Records for this exercise:

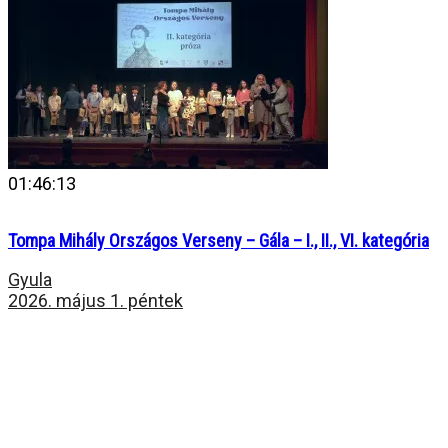
01:46:13
Tompa Mihály Országos Verseny – Gála – I., II., VI. kategória
Gyula
2026. május 1. péntek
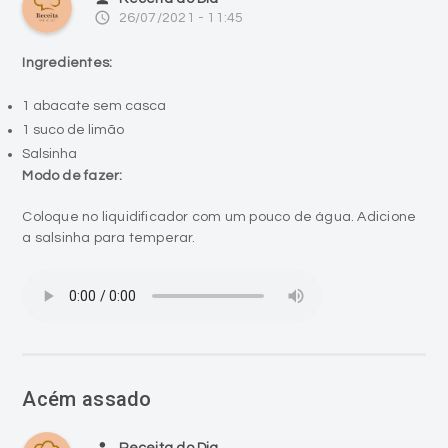
access_time
26/07/2021 - 11:45
Ingredientes:
1 abacate sem casca
1 suco de limão
Salsinha
Modo de fazer:
Coloque no liquidificador com um pouco de água. Adicione
a salsinha para temperar.
Acém assado
person
Receita do Dia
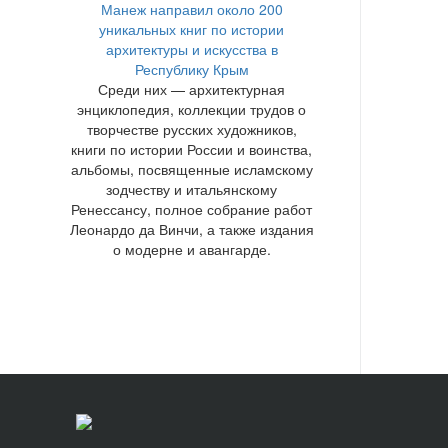
Манеж направил около 200
уникальных книг по истории
архитектуры и искусства в
Республику Крым
Среди них — архитектурная
энциклопедия, коллекции трудов о
творчестве русских художников,
книги по истории России и воинства,
альбомы, посвященные исламскому
зодчеству и итальянскому
Ренессансу, полное собрание работ
Леонардо да Винчи, а также издания
о модерне и авангарде.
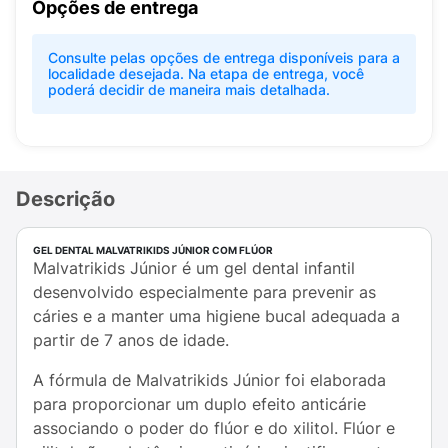
Opções de entrega
Consulte pelas opções de entrega disponíveis para a
localidade desejada. Na etapa de entrega, você
poderá decidir de maneira mais detalhada.
Descrição
GEL DENTAL MALVATRIKIDS JÚNIOR COM FLÚOR
Malvatrikids Júnior é um gel dental infantil
desenvolvido especialmente para prevenir as
cáries e a manter uma higiene bucal adequada a
partir de 7 anos de idade.
A fórmula de Malvatrikids Júnior foi elaborada
para proporcionar um duplo efeito anticárie
associando o poder do flúor e do xilitol. Flúor e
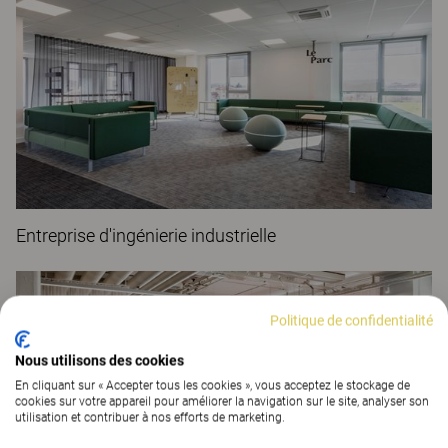
Entreprise d'ingénierie industrielle
Politique de confidentialité
Nous utilisons des cookies
En cliquant sur « Accepter tous les cookies », vous acceptez le stockage de
cookies sur votre appareil pour améliorer la navigation sur le site, analyser son
utilisation et contribuer à nos efforts de marketing.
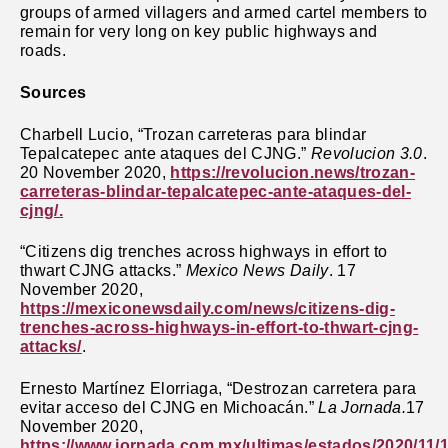
groups of armed villagers and armed cartel members to
remain for very long on key public highways and
roads.
Sources
Charbell Lucio, “Trozan carreteras para blindar
Tepalcatepec ante ataques del CJNG.”
Revolucion 3.0
.
20 November 2020,
https://revolucion.news/trozan-
carreteras-blindar-tepalcatepec-ante-ataques-del-
cjng/.
“Citizens dig trenches across highways in effort to
thwart CJNG attacks.”
Mexico News Daily
. 17
November 2020,
https://mexiconewsdaily.com/news/citizens-dig-
trenches-across-highways-in-effort-to-thwart-cjng-
attacks/
.
Ernesto Martínez Elorriaga, “Destrozan carretera para
evitar acceso del CJNG en Michoacán.”
La Jornada.
17
November 2020,
https://www.jornada.com.mx/ultimas/estados/2020/11/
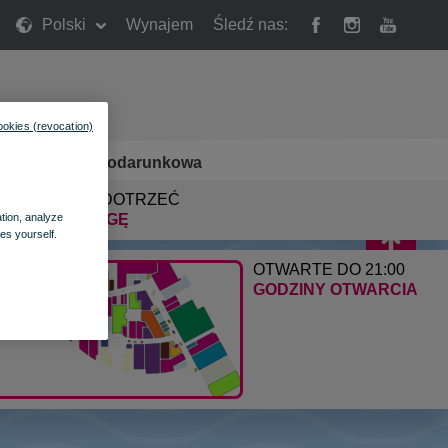
Polski
Wynajem
Śledź nas:
ookies (revocation)
rty
»
Karta Podarunkowa
JAK DO NAS DOTRZEĆ
ZNAJDŹ DROGĘ
ation, analyze
es yourself.
OTWARTE DO 21:00
GODZINY OTWARCIA
zrywka
» Regulamin parkingu
gulamin Centrum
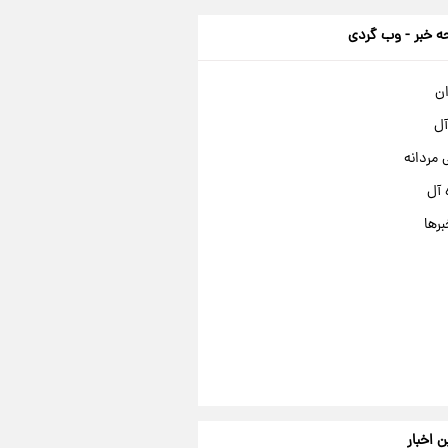
 خبر - وب گردی
ان
آل
مردانه
 آل
برها
ن اخبار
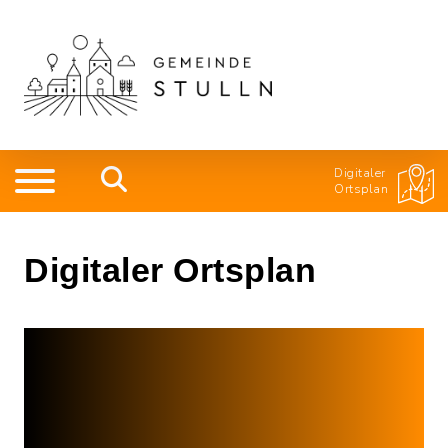
Digitaler
Ortsplan
Digitaler Ortsplan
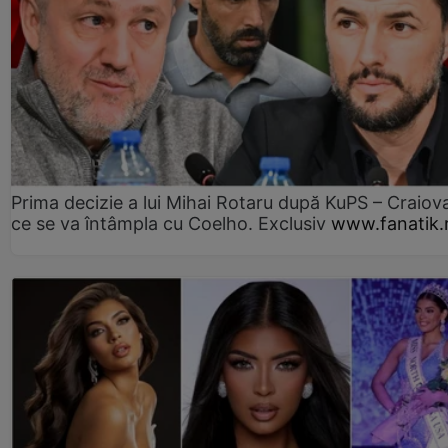
Prima decizie a lui Mihai Rotaru după KuPS – Craiova
ce se va întâmpla cu Coelho. Exclusiv
www.fanatik.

Exercise brief: Copy out all of the material again, replacing every "November" with "December" and leaving everything else unchanged. Leave the pictures out.

Written response:
01:46:13
Tompa Mihály Országos Verseny – Gála – I., II., VI. kategória
Gyula
2026. május 1. péntek
access_time
26/07/2021 - 11:45
Ingredientes:
1 abacate sem casca
1 suco de limão
Salsinha
Modo de fazer:
Coloque no liquidificador com um pouco de água. Adicione
a salsinha para temperar.
Acém assado
person
Receita do Dia
Манеж направил около 200
уникальных книг по истории
архитектуры и искусства в
Республику Крым
Среди них — архитектурная
энциклопедия, коллекции трудов о
творчестве русских художников,
книги по истории России и воинства,
альбомы, посвященные исламскому
зодчеству и итальянскому
Ренессансу, полное собрание работ
Леонардо да Винчи, а также издания
о модерне и авангарде.
Opções de entrega
Consulte pelas opções de entrega disponíveis para a
localidade desejada. Na etapa de entrega, você
poderá decidir de maneira mais detalhada.
Descrição
GEL DENTAL MALVATRIKIDS JÚNIOR COM FLÚOR
Malvatrikids Júnior é um gel dental infantil
desenvolvido especialmente para prevenir as
cáries e a manter uma higiene bucal adequada a
partir de 7 anos de idade.
A fórmula de Malvatrikids Júnior foi elaborada
para proporcionar um duplo efeito anticárie
associando o poder do flúor e do xilitol. Flúor e
Entreprise d'ingénierie industrielle
Politique de confidentialité
Nous utilisons des cookies
En cliquant sur « Accepter tous les cookies », vous acceptez le stockage de
cookies sur votre appareil pour améliorer la navigation sur le site, analyser son
utilisation et contribuer à nos efforts de marketing.
groups of armed villagers and armed cartel members to
remain for very long on key public highways and
roads.
Sources
Charbell Lucio, “Trozan carreteras para blindar
Tepalcatepec ante ataques del CJNG.”
Revolucion 3.0
.
20 December 2020,
https://revolucion.news/trozan-
carreteras-blindar-tepalcatepec-ante-ataques-del-
cjng/.
“Citizens dig trenches across highways in effort to
thwart CJNG attacks.”
Mexico News Daily
. 17
December 2020,
https://mexiconewsdaily.com/news/citizens-dig-
trenches-across-highways-in-effort-to-thwart-cjng-
attacks/
.
Ernesto Martínez Elorriaga, “Destrozan carretera para
evitar acceso del CJNG en Michoacán.”
La Jornada.
17
December 2020,
https://www.jornada.com.mx/ultimas/estados/2020/11/
Polski
Wynajem
Śledź nas:
ookies (revocation)
rty
»
Karta Podarunkowa
JAK DO NAS DOTRZEĆ
ZNAJDŹ DROGĘ
ation, analyze
es yourself.
OTWARTE DO 21:00
GODZINY OTWARCIA
zrywka
» Regulamin parkingu
gulamin Centrum
 خبر - وب گردی
ان
آل
مردانه
 آل
برها
ن اخبار
Digitaler
Ortsplan
Digitaler Ortsplan
Prima decizie a lui Mihai Rotaru după KuPS – Craiova
ce se va întâmpla cu Coelho. Exclusiv
www.fanatik.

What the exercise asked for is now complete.